Путешествие по памятным местам они начали с Эмпайр-стейт-билдинг. Здесь, на площадке обозрения, на самом верху небоскреба, встретились Мег Райан и Том Хэнкс – «неспящие в Сиэтле».
– Этот фильм – творческий поклон другой романтической комедии, вышедшей на экран в пятьдесят седьмом. Я имею в виду фильм с Кэри Грантом и Деборой Керр «Она и он», – объяснял Димитри, не замечая ни ледяного ветра, свистевшего в ушах, ни сгустившихся туч.
– Тирамису, – сказала Лоррен, которую развеселил их импровизированный поход по памятным местам.
– Тирамису, – с улыбкой повторил Димитри.
– При чем тут тирамису? – удивился Гонзо.

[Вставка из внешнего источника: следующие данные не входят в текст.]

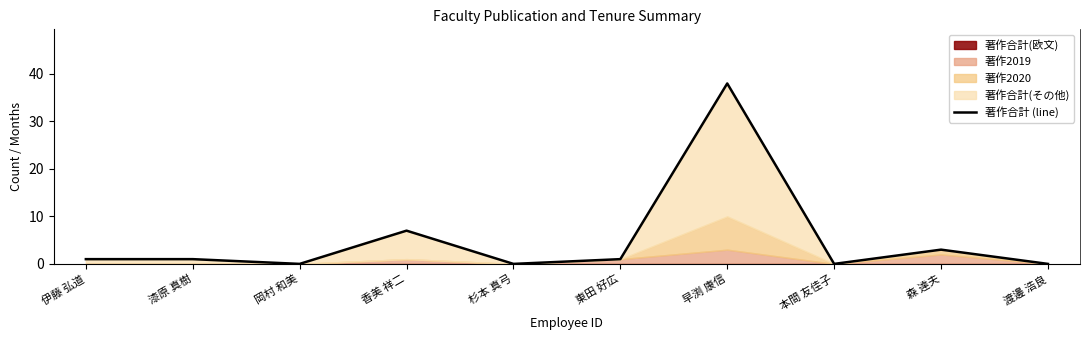

What is the sum of the values at 本間 友佳子 and 香美 祥二?

7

– В «Неспящих» есть легендарная сцена, – принялся объяснять Димитри. – Сэм, герой Тома Хэнкса, вдовец, живет вдвоем с сыном и четыре года не встречался с женщиной. И вот он договаривается о свидании и спрашивает у лучшего друга, как себя вести, чтобы не показаться незнакомке полным идиотом. Тот отвечает односложно: тирамису. В девяностых никто в Америке, кроме итальянцев, не знал, что такое тирамису, а интернета тогда не было. В результате коммутатор кинокомпании TriStar Pictures буквально взорвался от шквала звонков: люди хотели знать, что такое ти-ра-ми-су? Черт, гениально, что я здесь!
Димитри пожирал глазами плоские заснеженные крыши, стрелы небоскребов, огромный прямоугольник Центрального парка, накрытого ватной шапкой тумана.
– Знаешь, братец, мне тоже нравится это место, но я замерзла. Называй следующую точку.
– Принс-стрит, сто два.
– «Привидение»! – воскликнул Гонзо. – Обожаю этот фильм!
– Нил Гринанн был гений, – сказал отец Лео.
– Как он связан с моей матерью? – удивился Лео.
Рассел Ван Меегерен дрожащей рукой поднес к губам стакан, сделал большой глоток, и Лео вдруг подумал, что отец, сам того не заметив, сделался пьянчужкой.
– Не торопи меня. Нил, лучший в своем поколении, был человеком без кожи, хрупким, подверженным паническим атакам. Он родился в скромной семье, жившей в Йонкерсе, в детстве был хилым, и другие мальчишки обижали его. Мать с отцом все время собачились, и папаша оттягивался на мальчике, награждая то тычком, то подзатыльником. Нил вырос одиноким интровертом, чудовищно закомплексованным и ранимым, не способным управлять собственной жизнью. Мы познакомились на факультете и сразу подружились. Он был этаким вольтеровским Кандидом с золотым сердцем, чистым молодым человеком, не знавшим физической стороны любви. А в живописи был бунтарем. Современное искусство тогда еще не стало насосом для выкачивания денег, хотя к этому все шло. Нил ненавидел эту сторону художественной жизни Нью-Йорка, он замышлял сжечь Музей современного искусства, чтобы привлечь внимание к коммерциализации искусства. Нила ломало, он впадал то в депрессию, то в эйфорию, очень скоро начал принимать наркотики, много пил. Я несколько раз заставлял его пройти курс детоксикации, но демоны не отставали. Тоску, страхи и отвращение к себе заглушали только эксперименты с «искусственным раем»[170].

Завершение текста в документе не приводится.